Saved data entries

- - - -

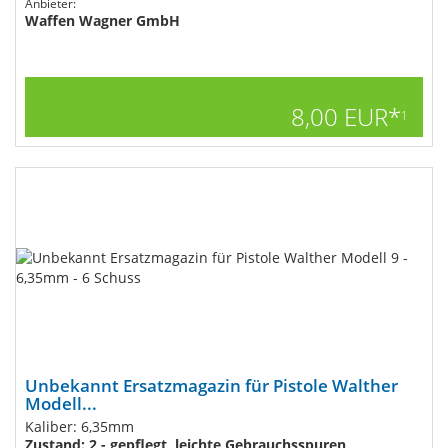
Anbieter:
Waffen Wagner GmbH
8,00 EUR*
1
Unbekannt Ersatzmagazin für Pistole Walther
Modell...
Kaliber: 6,35mm
Zustand: 2 - gepflegt, leichte Gebrauchsspuren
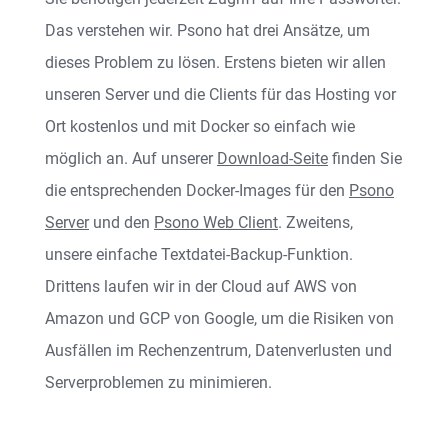
Das verstehen wir. Psono hat drei Ansätze, um
dieses Problem zu lösen. Erstens bieten wir allen
unseren Server und die Clients für das Hosting vor
Ort kostenlos und mit Docker so einfach wie
möglich an. Auf unserer
Download-Seite
finden Sie
die entsprechenden Docker-Images für den
Psono
Server
und den
Psono Web Client
. Zweitens,
unsere einfache Textdatei-Backup-Funktion.
Drittens laufen wir in der Cloud auf AWS von
Amazon und GCP von Google, um die Risiken von
Ausfällen im Rechenzentrum, Datenverlusten und
Serverproblemen zu minimieren.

- - - -

Reproduce each entry exactly, without the pictures.

**YOUR RESPONSE**
Anbieter:
Waffen Wagner GmbH
8,00 EUR*
1
Unbekannt Ersatzmagazin für Pistole Walther
Modell...
Kaliber: 6,35mm
Zustand: 2 - gepflegt, leichte Gebrauchsspuren
Das verstehen wir. Psono hat drei Ansätze, um
dieses Problem zu lösen. Erstens bieten wir allen
unseren Server und die Clients für das Hosting vor
Ort kostenlos und mit Docker so einfach wie
möglich an. Auf unserer
Download-Seite
finden Sie
die entsprechenden Docker-Images für den
Psono
Server
und den
Psono Web Client
. Zweitens,
unsere einfache Textdatei-Backup-Funktion.
Drittens laufen wir in der Cloud auf AWS von
Amazon und GCP von Google, um die Risiken von
Ausfällen im Rechenzentrum, Datenverlusten und
Serverproblemen zu minimieren.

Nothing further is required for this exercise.